## BEGIN Input rows
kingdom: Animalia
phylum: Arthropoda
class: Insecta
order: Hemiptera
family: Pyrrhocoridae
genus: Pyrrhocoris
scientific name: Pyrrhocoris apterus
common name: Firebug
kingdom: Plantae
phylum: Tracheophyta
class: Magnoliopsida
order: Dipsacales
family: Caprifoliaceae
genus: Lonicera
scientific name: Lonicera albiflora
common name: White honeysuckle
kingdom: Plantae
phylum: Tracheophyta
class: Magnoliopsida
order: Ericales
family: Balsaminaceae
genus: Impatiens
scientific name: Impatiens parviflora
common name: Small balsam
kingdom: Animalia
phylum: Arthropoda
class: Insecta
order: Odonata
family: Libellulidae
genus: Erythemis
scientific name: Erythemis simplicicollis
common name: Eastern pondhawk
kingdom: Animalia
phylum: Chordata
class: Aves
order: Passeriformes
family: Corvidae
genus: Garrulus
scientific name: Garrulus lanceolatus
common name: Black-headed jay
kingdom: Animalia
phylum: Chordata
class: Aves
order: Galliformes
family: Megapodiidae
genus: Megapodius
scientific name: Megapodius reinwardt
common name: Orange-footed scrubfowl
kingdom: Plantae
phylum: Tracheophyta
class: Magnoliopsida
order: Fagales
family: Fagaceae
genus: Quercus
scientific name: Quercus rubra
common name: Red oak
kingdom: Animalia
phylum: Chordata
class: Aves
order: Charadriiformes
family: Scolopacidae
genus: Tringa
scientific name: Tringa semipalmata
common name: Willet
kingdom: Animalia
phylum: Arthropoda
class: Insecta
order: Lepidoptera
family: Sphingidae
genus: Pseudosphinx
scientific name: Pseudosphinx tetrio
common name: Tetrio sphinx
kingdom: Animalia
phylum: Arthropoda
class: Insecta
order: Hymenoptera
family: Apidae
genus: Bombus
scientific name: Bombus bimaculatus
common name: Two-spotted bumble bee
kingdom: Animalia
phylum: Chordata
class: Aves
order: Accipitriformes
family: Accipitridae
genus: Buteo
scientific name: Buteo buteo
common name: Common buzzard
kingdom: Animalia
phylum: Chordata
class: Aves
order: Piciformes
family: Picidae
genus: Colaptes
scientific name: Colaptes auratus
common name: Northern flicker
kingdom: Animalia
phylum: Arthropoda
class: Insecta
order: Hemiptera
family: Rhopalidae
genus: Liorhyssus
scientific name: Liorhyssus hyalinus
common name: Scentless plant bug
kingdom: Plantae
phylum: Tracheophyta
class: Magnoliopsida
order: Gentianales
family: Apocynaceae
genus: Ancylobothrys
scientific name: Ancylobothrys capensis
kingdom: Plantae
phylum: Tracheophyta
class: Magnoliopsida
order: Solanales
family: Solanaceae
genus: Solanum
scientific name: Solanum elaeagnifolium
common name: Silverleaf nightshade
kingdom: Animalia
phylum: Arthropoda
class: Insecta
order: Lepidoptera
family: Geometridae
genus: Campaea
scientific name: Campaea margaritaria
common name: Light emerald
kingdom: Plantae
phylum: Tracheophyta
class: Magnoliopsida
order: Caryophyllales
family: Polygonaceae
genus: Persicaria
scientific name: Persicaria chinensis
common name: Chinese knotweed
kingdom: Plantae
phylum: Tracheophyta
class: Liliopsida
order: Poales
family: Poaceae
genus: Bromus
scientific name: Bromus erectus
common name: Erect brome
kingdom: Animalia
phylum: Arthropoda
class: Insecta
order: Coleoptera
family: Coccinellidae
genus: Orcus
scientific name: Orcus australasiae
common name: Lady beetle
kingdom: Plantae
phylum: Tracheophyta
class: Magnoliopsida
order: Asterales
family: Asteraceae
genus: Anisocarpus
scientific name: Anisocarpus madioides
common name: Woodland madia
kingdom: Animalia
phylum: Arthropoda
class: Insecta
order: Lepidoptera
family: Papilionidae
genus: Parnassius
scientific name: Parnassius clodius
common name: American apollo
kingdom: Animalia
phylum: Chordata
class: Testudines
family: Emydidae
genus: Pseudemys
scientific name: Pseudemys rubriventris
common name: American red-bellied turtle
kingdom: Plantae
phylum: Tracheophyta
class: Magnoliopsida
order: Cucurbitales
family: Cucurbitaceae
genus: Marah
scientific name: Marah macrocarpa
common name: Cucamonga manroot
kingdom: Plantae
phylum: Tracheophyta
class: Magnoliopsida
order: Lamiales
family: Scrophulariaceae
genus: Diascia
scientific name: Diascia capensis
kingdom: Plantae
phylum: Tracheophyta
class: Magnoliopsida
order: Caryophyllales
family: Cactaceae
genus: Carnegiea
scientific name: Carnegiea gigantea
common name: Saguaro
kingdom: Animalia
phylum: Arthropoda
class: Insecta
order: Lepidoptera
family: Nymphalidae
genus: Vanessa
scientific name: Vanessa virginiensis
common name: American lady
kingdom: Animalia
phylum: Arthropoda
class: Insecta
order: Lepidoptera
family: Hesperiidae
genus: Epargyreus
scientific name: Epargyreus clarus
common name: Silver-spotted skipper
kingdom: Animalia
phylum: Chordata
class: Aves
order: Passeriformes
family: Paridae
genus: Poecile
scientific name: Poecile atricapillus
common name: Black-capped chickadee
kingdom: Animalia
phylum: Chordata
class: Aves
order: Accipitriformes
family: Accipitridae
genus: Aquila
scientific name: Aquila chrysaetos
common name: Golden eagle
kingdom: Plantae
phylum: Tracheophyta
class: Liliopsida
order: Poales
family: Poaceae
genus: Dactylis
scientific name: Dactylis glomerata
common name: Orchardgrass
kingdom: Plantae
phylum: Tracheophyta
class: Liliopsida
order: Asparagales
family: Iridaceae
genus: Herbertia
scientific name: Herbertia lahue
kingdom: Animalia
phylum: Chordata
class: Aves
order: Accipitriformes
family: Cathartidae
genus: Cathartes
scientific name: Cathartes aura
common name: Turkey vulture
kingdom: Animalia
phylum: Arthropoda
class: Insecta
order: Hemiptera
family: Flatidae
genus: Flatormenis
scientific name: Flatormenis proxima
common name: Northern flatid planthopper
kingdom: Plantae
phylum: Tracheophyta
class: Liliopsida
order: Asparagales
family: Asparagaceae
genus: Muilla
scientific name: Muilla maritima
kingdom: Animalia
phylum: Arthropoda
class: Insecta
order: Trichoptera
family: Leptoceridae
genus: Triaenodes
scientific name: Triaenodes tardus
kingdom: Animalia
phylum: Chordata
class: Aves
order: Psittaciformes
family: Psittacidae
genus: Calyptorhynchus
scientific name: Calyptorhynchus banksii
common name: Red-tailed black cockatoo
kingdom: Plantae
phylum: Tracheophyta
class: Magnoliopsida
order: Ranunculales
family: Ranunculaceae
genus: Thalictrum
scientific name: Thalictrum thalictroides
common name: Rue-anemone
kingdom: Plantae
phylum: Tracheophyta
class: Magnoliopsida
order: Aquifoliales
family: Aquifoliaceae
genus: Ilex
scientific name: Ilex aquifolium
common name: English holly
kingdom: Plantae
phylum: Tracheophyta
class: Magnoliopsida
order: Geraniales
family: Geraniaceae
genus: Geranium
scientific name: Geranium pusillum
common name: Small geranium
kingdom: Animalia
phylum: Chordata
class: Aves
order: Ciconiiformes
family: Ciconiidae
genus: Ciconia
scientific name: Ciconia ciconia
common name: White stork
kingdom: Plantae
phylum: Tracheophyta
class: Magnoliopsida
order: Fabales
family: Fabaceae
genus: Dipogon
## END Input rows
# Exercise
Reproduce every line of the material above verbatim, in its original order and with no changes.

# Written response
kingdom: Animalia
phylum: Arthropoda
class: Insecta
order: Hemiptera
family: Pyrrhocoridae
genus: Pyrrhocoris
scientific name: Pyrrhocoris apterus
common name: Firebug
kingdom: Plantae
phylum: Tracheophyta
class: Magnoliopsida
order: Dipsacales
family: Caprifoliaceae
genus: Lonicera
scientific name: Lonicera albiflora
common name: White honeysuckle
kingdom: Plantae
phylum: Tracheophyta
class: Magnoliopsida
order: Ericales
family: Balsaminaceae
genus: Impatiens
scientific name: Impatiens parviflora
common name: Small balsam
kingdom: Animalia
phylum: Arthropoda
class: Insecta
order: Odonata
family: Libellulidae
genus: Erythemis
scientific name: Erythemis simplicicollis
common name: Eastern pondhawk
kingdom: Animalia
phylum: Chordata
class: Aves
order: Passeriformes
family: Corvidae
genus: Garrulus
scientific name: Garrulus lanceolatus
common name: Black-headed jay
kingdom: Animalia
phylum: Chordata
class: Aves
order: Galliformes
family: Megapodiidae
genus: Megapodius
scientific name: Megapodius reinwardt
common name: Orange-footed scrubfowl
kingdom: Plantae
phylum: Tracheophyta
class: Magnoliopsida
order: Fagales
family: Fagaceae
genus: Quercus
scientific name: Quercus rubra
common name: Red oak
kingdom: Animalia
phylum: Chordata
class: Aves
order: Charadriiformes
family: Scolopacidae
genus: Tringa
scientific name: Tringa semipalmata
common name: Willet
kingdom: Animalia
phylum: Arthropoda
class: Insecta
order: Lepidoptera
family: Sphingidae
genus: Pseudosphinx
scientific name: Pseudosphinx tetrio
common name: Tetrio sphinx
kingdom: Animalia
phylum: Arthropoda
class: Insecta
order: Hymenoptera
family: Apidae
genus: Bombus
scientific name: Bombus bimaculatus
common name: Two-spotted bumble bee
kingdom: Animalia
phylum: Chordata
class: Aves
order: Accipitriformes
family: Accipitridae
genus: Buteo
scientific name: Buteo buteo
common name: Common buzzard
kingdom: Animalia
phylum: Chordata
class: Aves
order: Piciformes
family: Picidae
genus: Colaptes
scientific name: Colaptes auratus
common name: Northern flicker
kingdom: Animalia
phylum: Arthropoda
class: Insecta
order: Hemiptera
family: Rhopalidae
genus: Liorhyssus
scientific name: Liorhyssus hyalinus
common name: Scentless plant bug
kingdom: Plantae
phylum: Tracheophyta
class: Magnoliopsida
order: Gentianales
family: Apocynaceae
genus: Ancylobothrys
scientific name: Ancylobothrys capensis
kingdom: Plantae
phylum: Tracheophyta
class: Magnoliopsida
order: Solanales
family: Solanaceae
genus: Solanum
scientific name: Solanum elaeagnifolium
common name: Silverleaf nightshade
kingdom: Animalia
phylum: Arthropoda
class: Insecta
order: Lepidoptera
family: Geometridae
genus: Campaea
scientific name: Campaea margaritaria
common name: Light emerald
kingdom: Plantae
phylum: Tracheophyta
class: Magnoliopsida
order: Caryophyllales
family: Polygonaceae
genus: Persicaria
scientific name: Persicaria chinensis
common name: Chinese knotweed
kingdom: Plantae
phylum: Tracheophyta
class: Liliopsida
order: Poales
family: Poaceae
genus: Bromus
scientific name: Bromus erectus
common name: Erect brome
kingdom: Animalia
phylum: Arthropoda
class: Insecta
order: Coleoptera
family: Coccinellidae
genus: Orcus
scientific name: Orcus australasiae
common name: Lady beetle
kingdom: Plantae
phylum: Tracheophyta
class: Magnoliopsida
order: Asterales
family: Asteraceae
genus: Anisocarpus
scientific name: Anisocarpus madioides
common name: Woodland madia
kingdom: Animalia
phylum: Arthropoda
class: Insecta
order: Lepidoptera
family: Papilionidae
genus: Parnassius
scientific name: Parnassius clodius
common name: American apollo
kingdom: Animalia
phylum: Chordata
class: Testudines
family: Emydidae
genus: Pseudemys
scientific name: Pseudemys rubriventris
common name: American red-bellied turtle
kingdom: Plantae
phylum: Tracheophyta
class: Magnoliopsida
order: Cucurbitales
family: Cucurbitaceae
genus: Marah
scientific name: Marah macrocarpa
common name: Cucamonga manroot
kingdom: Plantae
phylum: Tracheophyta
class: Magnoliopsida
order: Lamiales
family: Scrophulariaceae
genus: Diascia
scientific name: Diascia capensis
kingdom: Plantae
phylum: Tracheophyta
class: Magnoliopsida
order: Caryophyllales
family: Cactaceae
genus: Carnegiea
scientific name: Carnegiea gigantea
common name: Saguaro
kingdom: Animalia
phylum: Arthropoda
class: Insecta
order: Lepidoptera
family: Nymphalidae
genus: Vanessa
scientific name: Vanessa virginiensis
common name: American lady
kingdom: Animalia
phylum: Arthropoda
class: Insecta
order: Lepidoptera
family: Hesperiidae
genus: Epargyreus
scientific name: Epargyreus clarus
common name: Silver-spotted skipper
kingdom: Animalia
phylum: Chordata
class: Aves
order: Passeriformes
family: Paridae
genus: Poecile
scientific name: Poecile atricapillus
common name: Black-capped chickadee
kingdom: Animalia
phylum: Chordata
class: Aves
order: Accipitriformes
family: Accipitridae
genus: Aquila
scientific name: Aquila chrysaetos
common name: Golden eagle
kingdom: Plantae
phylum: Tracheophyta
class: Liliopsida
order: Poales
family: Poaceae
genus: Dactylis
scientific name: Dactylis glomerata
common name: Orchardgrass
kingdom: Plantae
phylum: Tracheophyta
class: Liliopsida
order: Asparagales
family: Iridaceae
genus: Herbertia
scientific name: Herbertia lahue
kingdom: Animalia
phylum: Chordata
class: Aves
order: Accipitriformes
family: Cathartidae
genus: Cathartes
scientific name: Cathartes aura
common name: Turkey vulture
kingdom: Animalia
phylum: Arthropoda
class: Insecta
order: Hemiptera
family: Flatidae
genus: Flatormenis
scientific name: Flatormenis proxima
common name: Northern flatid planthopper
kingdom: Plantae
phylum: Tracheophyta
class: Liliopsida
order: Asparagales
family: Asparagaceae
genus: Muilla
scientific name: Muilla maritima
kingdom: Animalia
phylum: Arthropoda
class: Insecta
order: Trichoptera
family: Leptoceridae
genus: Triaenodes
scientific name: Triaenodes tardus
kingdom: Animalia
phylum: Chordata
class: Aves
order: Psittaciformes
family: Psittacidae
genus: Calyptorhynchus
scientific name: Calyptorhynchus banksii
common name: Red-tailed black cockatoo
kingdom: Plantae
phylum: Tracheophyta
class: Magnoliopsida
order: Ranunculales
family: Ranunculaceae
genus: Thalictrum
scientific name: Thalictrum thalictroides
common name: Rue-anemone
kingdom: Plantae
phylum: Tracheophyta
class: Magnoliopsida
order: Aquifoliales
family: Aquifoliaceae
genus: Ilex
scientific name: Ilex aquifolium
common name: English holly
kingdom: Plantae
phylum: Tracheophyta
class: Magnoliopsida
order: Geraniales
family: Geraniaceae
genus: Geranium
scientific name: Geranium pusillum
common name: Small geranium
kingdom: Animalia
phylum: Chordata
class: Aves
order: Ciconiiformes
family: Ciconiidae
genus: Ciconia
scientific name: Ciconia ciconia
common name: White stork
kingdom: Plantae
phylum: Tracheophyta
class: Magnoliopsida
order: Fabales
family: Fabaceae
genus: Dipogon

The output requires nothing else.